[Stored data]
□ □ □ □ □

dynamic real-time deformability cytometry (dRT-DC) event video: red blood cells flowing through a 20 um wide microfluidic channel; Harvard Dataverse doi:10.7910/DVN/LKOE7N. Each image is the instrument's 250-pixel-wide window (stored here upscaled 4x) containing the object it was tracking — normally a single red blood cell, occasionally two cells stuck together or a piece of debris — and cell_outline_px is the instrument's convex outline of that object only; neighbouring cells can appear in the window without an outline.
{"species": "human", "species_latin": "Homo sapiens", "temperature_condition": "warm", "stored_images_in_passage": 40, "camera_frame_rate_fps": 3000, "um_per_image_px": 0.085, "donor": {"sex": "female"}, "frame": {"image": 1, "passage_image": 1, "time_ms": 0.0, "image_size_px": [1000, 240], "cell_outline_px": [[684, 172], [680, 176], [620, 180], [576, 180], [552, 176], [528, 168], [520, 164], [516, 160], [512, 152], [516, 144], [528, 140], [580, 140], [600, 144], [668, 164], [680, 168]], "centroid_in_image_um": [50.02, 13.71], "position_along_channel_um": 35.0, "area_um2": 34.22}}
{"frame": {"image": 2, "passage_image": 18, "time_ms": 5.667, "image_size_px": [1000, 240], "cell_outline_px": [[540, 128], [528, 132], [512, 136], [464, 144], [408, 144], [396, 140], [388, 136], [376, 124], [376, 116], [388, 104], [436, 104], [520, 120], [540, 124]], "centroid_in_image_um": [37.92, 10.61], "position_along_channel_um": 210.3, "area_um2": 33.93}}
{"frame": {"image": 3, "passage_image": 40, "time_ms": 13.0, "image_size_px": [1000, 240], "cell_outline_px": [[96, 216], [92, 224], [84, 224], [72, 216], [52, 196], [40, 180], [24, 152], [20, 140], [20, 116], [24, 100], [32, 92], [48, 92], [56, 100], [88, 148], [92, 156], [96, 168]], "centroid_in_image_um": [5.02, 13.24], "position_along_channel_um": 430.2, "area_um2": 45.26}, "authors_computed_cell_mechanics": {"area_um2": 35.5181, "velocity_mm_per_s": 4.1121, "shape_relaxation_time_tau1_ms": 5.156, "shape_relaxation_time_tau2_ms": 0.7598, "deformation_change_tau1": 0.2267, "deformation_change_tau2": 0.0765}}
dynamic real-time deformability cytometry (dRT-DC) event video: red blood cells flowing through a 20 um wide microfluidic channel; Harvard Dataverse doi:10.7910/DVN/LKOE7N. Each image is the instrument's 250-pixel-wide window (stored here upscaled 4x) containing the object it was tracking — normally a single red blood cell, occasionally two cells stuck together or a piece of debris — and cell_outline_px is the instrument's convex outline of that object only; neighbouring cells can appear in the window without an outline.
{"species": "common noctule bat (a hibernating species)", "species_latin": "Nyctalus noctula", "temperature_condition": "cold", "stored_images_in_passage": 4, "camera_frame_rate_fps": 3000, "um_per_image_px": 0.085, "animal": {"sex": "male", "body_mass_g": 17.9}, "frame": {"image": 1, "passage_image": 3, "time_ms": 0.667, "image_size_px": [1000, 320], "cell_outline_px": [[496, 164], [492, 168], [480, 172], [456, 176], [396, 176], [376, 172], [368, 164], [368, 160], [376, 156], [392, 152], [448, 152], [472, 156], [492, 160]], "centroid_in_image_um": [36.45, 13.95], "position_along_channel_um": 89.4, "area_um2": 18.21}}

□ □ □ □ □

→ YOUR OBJECTIVE:
Repeat all entries. Match them exactly.

→ CORRECT RESPONSE:
dynamic real-time deformability cytometry (dRT-DC) event video: red blood cells flowing through a 20 um wide microfluidic channel; Harvard Dataverse doi:10.7910/DVN/LKOE7N. Each image is the instrument's 250-pixel-wide window (stored here upscaled 4x) containing the object it was tracking — normally a single red blood cell, occasionally two cells stuck together or a piece of debris — and cell_outline_px is the instrument's convex outline of that object only; neighbouring cells can appear in the window without an outline.
{"species": "human", "species_latin": "Homo sapiens", "temperature_condition": "warm", "stored_images_in_passage": 40, "camera_frame_rate_fps": 3000, "um_per_image_px": 0.085, "donor": {"sex": "female"}, "frame": {"image": 1, "passage_image": 1, "time_ms": 0.0, "image_size_px": [1000, 240], "cell_outline_px": [[684, 172], [680, 176], [620, 180], [576, 180], [552, 176], [528, 168], [520, 164], [516, 160], [512, 152], [516, 144], [528, 140], [580, 140], [600, 144], [668, 164], [680, 168]], "centroid_in_image_um": [50.02, 13.71], "position_along_channel_um": 35.0, "area_um2": 34.22}}
{"frame": {"image": 2, "passage_image": 18, "time_ms": 5.667, "image_size_px": [1000, 240], "cell_outline_px": [[540, 128], [528, 132], [512, 136], [464, 144], [408, 144], [396, 140], [388, 136], [376, 124], [376, 116], [388, 104], [436, 104], [520, 120], [540, 124]], "centroid_in_image_um": [37.92, 10.61], "position_along_channel_um": 210.3, "area_um2": 33.93}}
{"frame": {"image": 3, "passage_image": 40, "time_ms": 13.0, "image_size_px": [1000, 240], "cell_outline_px": [[96, 216], [92, 224], [84, 224], [72, 216], [52, 196], [40, 180], [24, 152], [20, 140], [20, 116], [24, 100], [32, 92], [48, 92], [56, 100], [88, 148], [92, 156], [96, 168]], "centroid_in_image_um": [5.02, 13.24], "position_along_channel_um": 430.2, "area_um2": 45.26}, "authors_computed_cell_mechanics": {"area_um2": 35.5181, "velocity_mm_per_s": 4.1121, "shape_relaxation_time_tau1_ms": 5.156, "shape_relaxation_time_tau2_ms": 0.7598, "deformation_change_tau1": 0.2267, "deformation_change_tau2": 0.0765}}
dynamic real-time deformability cytometry (dRT-DC) event video: red blood cells flowing through a 20 um wide microfluidic channel; Harvard Dataverse doi:10.7910/DVN/LKOE7N. Each image is the instrument's 250-pixel-wide window (stored here upscaled 4x) containing the object it was tracking — normally a single red blood cell, occasionally two cells stuck together or a piece of debris — and cell_outline_px is the instrument's convex outline of that object only; neighbouring cells can appear in the window without an outline.
{"species": "common noctule bat (a hibernating species)", "species_latin": "Nyctalus noctula", "temperature_condition": "cold", "stored_images_in_passage": 4, "camera_frame_rate_fps": 3000, "um_per_image_px": 0.085, "animal": {"sex": "male", "body_mass_g": 17.9}, "frame": {"image": 1, "passage_image": 3, "time_ms": 0.667, "image_size_px": [1000, 320], "cell_outline_px": [[496, 164], [492, 168], [480, 172], [456, 176], [396, 176], [376, 172], [368, 164], [368, 160], [376, 156], [392, 152], [448, 152], [472, 156], [492, 160]], "centroid_in_image_um": [36.45, 13.95], "position_along_channel_um": 89.4, "area_um2": 18.21}}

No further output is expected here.